It is startling that the giant of modernism who declared that music “is, by its very nature, essentially powerless to express anything at all” should have written so passionately about the greatest works of a composer whose music is so palpably expressive of the deepest human concerns. But, then, Stravinsky’s best music, whatever he may have thought or wrote about it, is in fact as expressive of those same concerns as is Beethoven’s. The composer of Symphony of Psalms and the composer of the Ninth Symphony were in some fundamental sense speaking the same language.
This spiritual continuity—this unswerving faith in the universal power of beauty to relieve and transcend the earthly woes of mankind—is Beethoven’s message. Small wonder that its unabashed idealism should make postmodernists so uncomfortable. Disbelieving as they do in the possibility of truth and beauty, they therefore have no choice but to seek to explain away the Ninth Symphony, a universal masterpiece whose very existence is a definitive refutation of the nihilism that informs their view of the world.

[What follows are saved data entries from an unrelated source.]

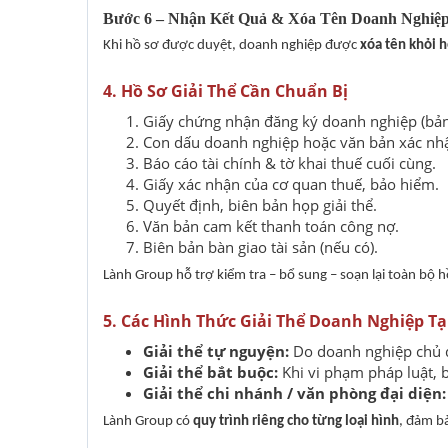
Bước 6 – Nhận Kết Quả & Xóa Tên Doanh Nghiệ
Khi hồ sơ được duyệt, doanh nghiệp được
xóa tên khỏi h
4. Hồ Sơ Giải Thể Cần Chuẩn Bị
Giấy chứng nhận đăng ký doanh nghiệp (bản
Con dấu doanh nghiệp hoặc văn bản xác nh
Báo cáo tài chính & tờ khai thuế cuối cùng.
Giấy xác nhận của cơ quan thuế, bảo hiểm.
Quyết định, biên bản họp giải thể.
Văn bản cam kết thanh toán công nợ.
Biên bản bàn giao tài sản (nếu có).
Lành Group hỗ trợ kiểm tra – bổ sung – soạn lại toàn bộ 
5. Các Hình Thức Giải Thể Doanh Nghiệp 
Giải thể tự nguyện:
Do doanh nghiệp chủ 
Giải thể bắt buộc:
Khi vi phạm pháp luật, b
Giải thể chi nhánh / văn phòng đại diện:
Lành Group có
quy trình riêng cho từng loại hình
, đảm bả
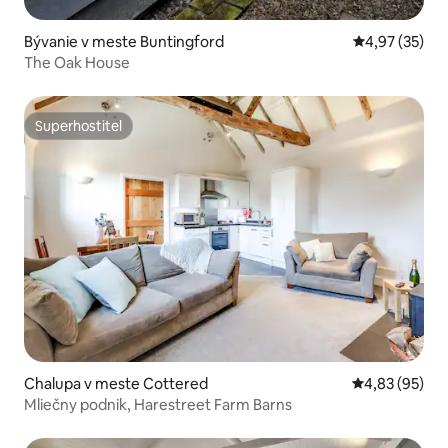
Bývanie v meste Buntingford
Priemerné oho
4,97 (35)
The Oak House
Superhostiteľ
Superhostiteľ
Chalupa v meste Cottered
Priemerné oho
4,83 (95)
Mliečny podnik, Harestreet Farm Barns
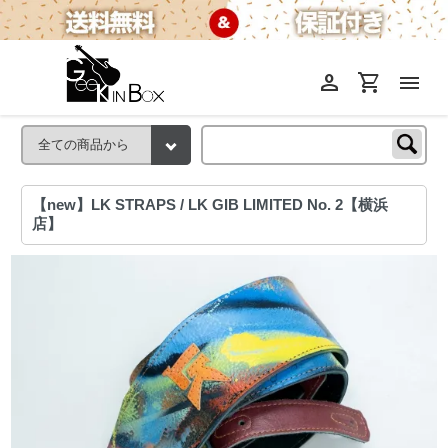
person
shopping_cart
menu
【new】LK STRAPS / LK GIB LIMITED No. 2【横浜
店】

The abolition of the Ninth Symphony is, to say the least, an ambitious critical project, and one may take leave to doubt that it will be completed any time soon. As Scott Burnham writes, “Perhaps when that happens, the Western world will truly have passed into another age.” But until that nightmare should come to pass, it seems far more likely that Beethoven will remain, as the New Grove still proclaims him to be, the most admired composer in the history of Western music—past, present and future.